Thailand will begin producing an effective anti-avian flu tablets later this month which costs half the normal price, newspaper The Nation reported Saturday.
The Government Pharmaceutical Organization (GPO) will produce the first 200,000 tablets of Oseltamivir, a generic version of the Swiss-produced antiviral drug Tamiflu believed most effective against bird-flu, once the GPO obtains approval by the Food and Drug Administration to operate its new production line expectably later this month, GPO director Mongkhol Jiwasantikarn was quoted by The Nation as saying on Friday.
The version of GPO's production for Oseltamivir costs 70 baht ( 1.94 U.S.dollars) each tablet, half the original price of 140 baht (3.89 U.S dollars).
The GPO is capable of producing 400,000 Oseltamivir tablets a day to cope with increasing spread of avian flu and human influenza, and it has already ordered the purchase of ingredients used to produce a million tablets of the drug.

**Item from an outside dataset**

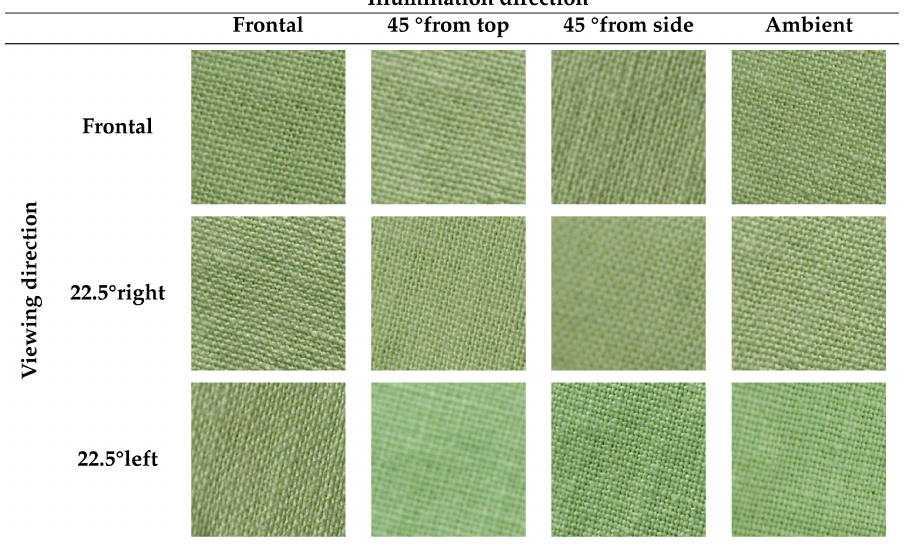
Figure 6. Images of a cotton sample from the KTH-TIPS2 dataset observed under different views. Table 2. Viewing and illumination condition for selected views from the UJM-TIV dataset shown in Figure 5. View Viewing Direction Illumination Direction View1 90° 90°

Mongkhol said a new drug-producing plant of the GPO in Thailand's central province of Saraburi will be finished in August. A budget for the 1.4 billion-baht (39 million dollars) plant has been supported by World Health Organization.
Thailand has been importing Oseltamivir ingredients from India and reformulating it in capsules. Thai health officials said the original Tamiflu producer, the Swiss company Roche, did not register patent protection for Tamiflu in Thailand, enabling Thailand to produce the generic version without breaking intellectual property laws.